蕭庭擺手:“去不成了,唱曲兒的姑娘嗓子都快唱倒了,妙音坊說以後我要再去,都沒有姑娘給唱曲兒了!”
沈小魚笑道:“我也是服你了,人家閔國公的小縣主不也挺好的,你有啥可躲的呢!多少兒郎估計都上趕著去當倒插門,你這樣躲著,弄得人家姑娘也難堪啊!”
蕭庭歎氣:“你是不知道,那位小縣主……我惹不起!”
“啥意思?”沈小魚問道。
蕭庭欲言又止,最後說:“說來就話長了,你打你的烊吧,我也撤退。”那一臉的苦澀,沈小魚都不好意思問了。

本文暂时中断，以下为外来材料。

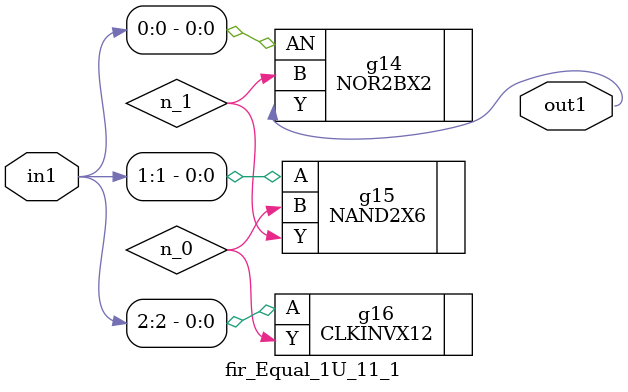
<source format=v>
`timescale 1ps / 1ps


module fir_Equal_1U_11_1(in1, out1);
  input [2:0] in1;
  output out1;
  wire [2:0] in1;
  wire out1;
  wire n_0, n_1;
  NOR2BX2 g14(.AN (in1[0]), .B (n_1), .Y (out1));
  NAND2X6 g15(.A (in1[1]), .B (n_0), .Y (n_1));
  CLKINVX12 g16(.A (in1[2]), .Y (n_0));
endmodule



</source>
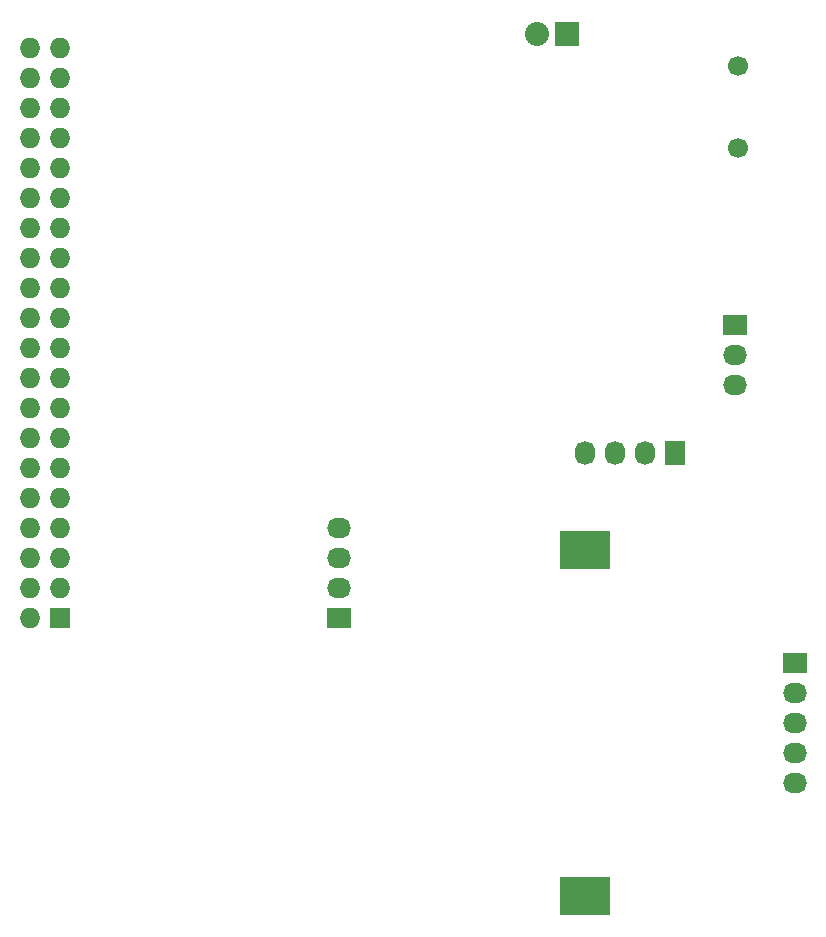
<source format=gbs>
G04 #@! TF.FileFunction,Soldermask,Bot*
%FSLAX46Y46*%
G04 Gerber Fmt 4.6, Leading zero omitted, Abs format (unit mm)*
G04 Created by KiCad (PCBNEW (2016-05-30 BZR 6864, Git 09dc517)-product) date 06/20/16 14:34:37*
%MOMM*%
%LPD*%
G01*
G04 APERTURE LIST*
%ADD10C,0.100000*%
%ADD11R,4.200000X3.200000*%
%ADD12R,1.727200X2.032000*%
%ADD13O,1.727200X2.032000*%
%ADD14R,2.032000X2.032000*%
%ADD15O,2.032000X2.032000*%
%ADD16R,1.727200X1.727200*%
%ADD17O,1.727200X1.727200*%
%ADD18C,1.700000*%
%ADD19R,2.032000X1.727200*%
%ADD20O,2.032000X1.727200*%
G04 APERTURE END LIST*
D10*
D11*
X63500000Y-88310000D03*
X63500000Y-59010000D03*
D12*
X71120000Y-50800000D03*
D13*
X68580000Y-50800000D03*
X66040000Y-50800000D03*
X63500000Y-50800000D03*
D14*
X61976000Y-15367000D03*
D15*
X59436000Y-15367000D03*
D16*
X19050000Y-64770000D03*
D17*
X16510000Y-64770000D03*
X19050000Y-62230000D03*
X16510000Y-62230000D03*
X19050000Y-59690000D03*
X16510000Y-59690000D03*
X19050000Y-57150000D03*
X16510000Y-57150000D03*
X19050000Y-54610000D03*
X16510000Y-54610000D03*
X19050000Y-52070000D03*
X16510000Y-52070000D03*
X19050000Y-49530000D03*
X16510000Y-49530000D03*
X19050000Y-46990000D03*
X16510000Y-46990000D03*
X19050000Y-44450000D03*
X16510000Y-44450000D03*
X19050000Y-41910000D03*
X16510000Y-41910000D03*
X19050000Y-39370000D03*
X16510000Y-39370000D03*
X19050000Y-36830000D03*
X16510000Y-36830000D03*
X19050000Y-34290000D03*
X16510000Y-34290000D03*
X19050000Y-31750000D03*
X16510000Y-31750000D03*
X19050000Y-29210000D03*
X16510000Y-29210000D03*
X19050000Y-26670000D03*
X16510000Y-26670000D03*
X19050000Y-24130000D03*
X16510000Y-24130000D03*
X19050000Y-21590000D03*
X16510000Y-21590000D03*
X19050000Y-19050000D03*
X16510000Y-19050000D03*
X19050000Y-16510000D03*
X16510000Y-16510000D03*
D18*
X76454000Y-25034000D03*
X76454000Y-18034000D03*
D19*
X81280000Y-68580000D03*
D20*
X81280000Y-71120000D03*
X81280000Y-73660000D03*
X81280000Y-76200000D03*
X81280000Y-78740000D03*
D19*
X76200000Y-40005000D03*
D20*
X76200000Y-42545000D03*
X76200000Y-45085000D03*
D19*
X42672000Y-64770000D03*
D20*
X42672000Y-62230000D03*
X42672000Y-59690000D03*
X42672000Y-57150000D03*
M02*

</source>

蕭庭走了,沈小魚就和孫嫂子對了一下訂單,已經出貨的也都拾掇利索,剩下的明天繼續做就行了。
“嫂子,走吧!”沈小魚說道,正好一起回家。
孫嫂子鎖了門,兩人就往家走。
天色已經黑了,不過京都城的人在宵禁之前都是喜歡趕熱鬨的,路過街邊小攤子,沈小魚見有人賣扇貝的,就買了三斤。
“以前可都沒有吃過這東西!”沈小魚說道,內陸想要吃沿海的海味兒的確是不容易。
孫嫂子說道:“這東西寒涼,而且也不知道咋做。”
“有胡叔呢!”沈小魚說著就和孫嫂子快步往家走。
拐了兩個胡同,進了巷子,沈小魚剛到家門口,就看家門口一團黑乎乎的,因為沒有什麼光,沈小魚隻能辨認出那是個人影,身形瘦弱,應該還是個孩子。
“這是……?”沈小魚上前,孫嫂子就趕緊進院子取了一隻燈籠。
沈小魚借著光,瞧著的確是個孩子,頭發亂糟糟的,臉上還有汙泥,身上的衣服臟的也分不出顏色。
孫嫂子瞧了瞧,就說:“是不是小乞丐啊?”
沈小魚看了看,又摸了摸衣服料子,雖說臟亂,但是這料子好像還不錯。於是搖搖頭,說道:“不像,是不是誰家的孩子走丟了啊?”
孫嫂子看那孩子可憐,就說:“小魚啊,咱們能不能把這孩子先弄進去?看著挺可憐的!”
沈小魚琢磨京都城的乞丐也不少,不過這孩子看著也就六七歲,身上的衣服還淡薄,這會兒都有點凍的犯迷糊,就衝著門裡喊了兩句,讓春芬和紅棗也過來幫忙!”
胡叔聽沈小魚回來了,就把飯菜都擺上了,結果看弄回來個娃娃,就問:“這誰家的啊?”
“就是不知道誰家的才先弄進來的,渾身冰涼,先泡個熱水澡驅驅寒吧!”沈小魚說道。
春芬去燒熱水,紅棗就把浴桶折騰出來。
孫嫂子看孩子身上衣服臟,也不能就這麼放床上,就和沈小魚兩人把衣服扒得個溜乾淨兒!孫嫂子瞧了瞧關鍵部位,就說:“是個小子!”
沈小魚笑著,畢竟還未婚嫁,就算是小屁孩,沈小魚也還是有點不太好意思。
“哎呦,你說這孩子身上倒是細皮嫩肉的,還真不太像是哭人家的,更不像乞丐了!”孫嫂子說道,乞丐不光衣衫臟亂,多長時間也不洗澡,哪能這麼白淨淨的呢?
沈小魚拿著脫下來的衣服仔細看了看,辨認出了花紋,一愣,就說:“看著是錦繡布莊的布料。”還是新貨,不是爛大街的花色。
孫嫂子就說:“要不要去打聽打聽?”
“都這麼晚了,明天再去吧,先等著孩子醒了問問再說。”沈小魚說道。
春芬拎著水過來,浴桶就滿上了水。